Indemnification and Insurance
- Authorized Indemnification.
- Prohibited Indemnification.
- Advancement of Expenses.
- Cooperation of Indemnified Person.
- Determination of Indemnification.
- Binding Effect.
- Nonexclusive Rights.
a) Unless clearly prohibited by law or these bylaws, the Association shall indemnify any person (“Indemnified Person”) made, or threatened to be made, a party in any action or proceeding, whether civil, criminal, administrative, investigative or otherwise, including any action by or in the right of the Association, by reason of the fact that he or she (or his or her testator or intestate), whether before or after adoption of this Section,
i) Is or was a Director or officer of the Association, or
ii) In addition is serving or served, in any capacity, at the request of the Association, as a Director or officer of any other Association, or any partnership, joint venture, trust, employee benefit plan or other enterprise.
b) The indemnification shall be against all judgments, fines, penalties, amounts paid in settlement (provided the Association shall have consented to such settlement) and reasonable expenses, including attorneys’ fees and costs of investigation, incurred by an Indemnified Person with respect to any such threatened or actual action or proceeding, and any appeal thereof.
a) The Association shall not indemnify any person if a judgment or other final adjudication adverse to the Indemnified Person (or to the person whose actions are the basis for the action or proceeding) establishes, or the Board of Directors in good faith determines, that such person’s acts were committed in bad faith or were the result of active and deliberate dishonesty and were material to the cause of action so adjudicated or that he or she personally gained in fact a financial profit or other advantage to which he or she was not legally entitled.
a) The Association shall, on request of any Indemnified Person who is or may be entitled to be indemnified by the Association, pay or promptly reimburse the Indemnified Person’s reasonably incurred expenses in connection with a threatened or actual action or proceeding prior to its final disposition.
b) No such advancement of expenses shall be made unless the Indemnified Person makes a binding, written commitment to repay the Association, with interest, for any amount advanced for which it is ultimately determined that he or she is not entitled to be indemnified.

Record list -
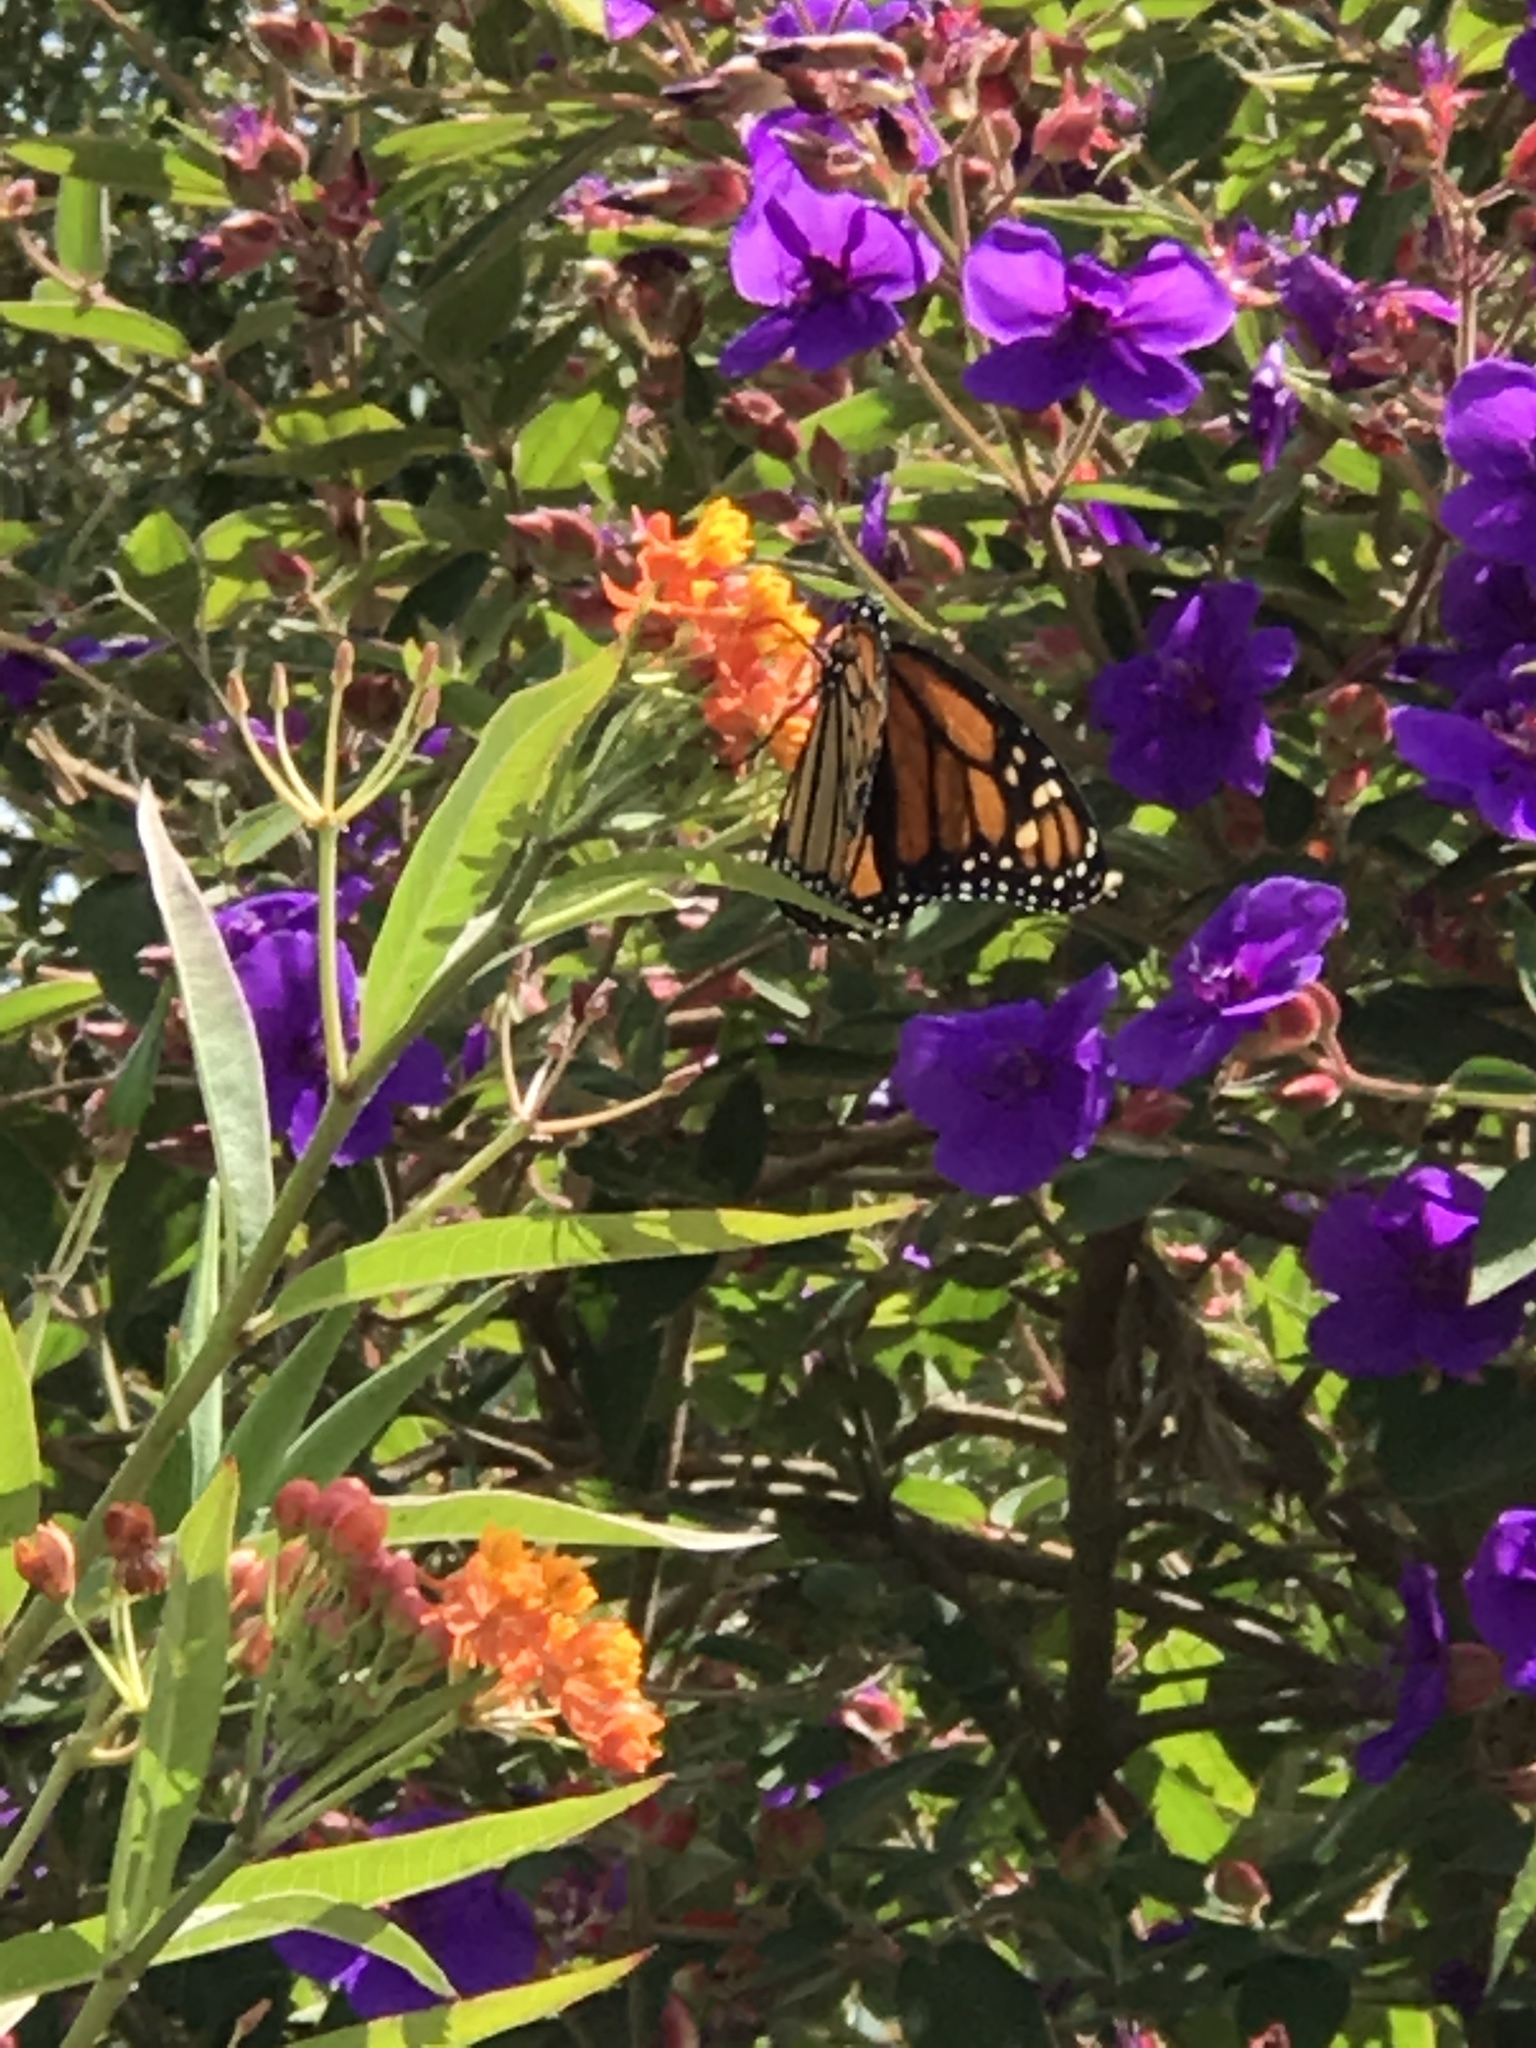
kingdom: Animalia
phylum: Arthropoda
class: Insecta
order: Lepidoptera
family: Nymphalidae
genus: Danaus
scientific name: Danaus plexippus
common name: Monarch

Tasks to perform -
- 1) Condense the paragraph of the indemnification bylaws that begins "The indemnification shall be against all judgments" into a bulleted list, keeping its main facts.
- 2) Resume the indemnification bylaws after their final sentence and write the next part of the document.
The records have no connection to the indemnification bylaws.

Answers to the exercise -
- 1)
Indemnification covers the following, when incurred by an Indemnified Person in a threatened or actual action or proceeding, including any appeal:
- judgments
- fines
- penalties
- settlement amounts, but only if the Association consented to the settlement
- reasonable expenses, including attorneys' fees and costs of investigation

- 2)
c) Unless clearly prohibited by law or these bylaws, the Board of Directors may approve Association indemnification or advancement of expenses to a person (or the testator or intestate of a person) who is or was employed by the Association or who is or was a volunteer for the Association, and who is made, or threatened to be made, a party in any action or proceeding, by reason of the fact of such employment or volunteer activity, including actions undertaken in connection with service at the request of the Association in any capacity for any other Association, partnership, joint venture, trust, employee benefit plan or other enterprise.
a) An Indemnified Person shall cooperate in good faith with any request by the Association that common legal counsel be used by the parties to such action or proceeding who are similarly situated unless it would be inappropriate to do so because of actual or potential conflicts between the interests of the parties.
a) Indemnification mandated by a final order of a court of competent jurisdiction will be paid. After termination or disposition of any actual or threatened action or proceeding against an Indemnified Person, if indemnification has not been ordered by a court the Board of Directors shall, upon written request by the Indemnified Person, determine whether and to what extent indemnification is permitted pursuant to these Bylaws. No Director with a personal interest in the outcome, or who is a party to such actual or threatened action or proceeding concerning which indemnification is sought, shall participate in this determination. If a quorum of disinterested Directors is not obtainable, the Board of Directors shall act only after receiving the opinion in writing of independent legal counsel that indemnification is proper in the circumstances under then applicable law and these Bylaws.
a) Any person entitled to indemnification under these Bylaws has a legally enforceable right to indemnification which cannot be abridged by amendment of these Bylaws with respect to any event, action, or omission occurring prior to the date of such amendment.
a) The Association is required to purchase Directors’ and officers’ liability insurance.
b) To the extent permitted by law, such insurance may insure the Association for any obligation it incurs as a result of this Article VIII or operation of law and it may insure directly the Directors, officers, employees or volunteers of the Association for liabilities against which they are not entitled to indemnification under this Article VIII as well as for liabilities against which they are entitled or permitted to be indemnified by the Association.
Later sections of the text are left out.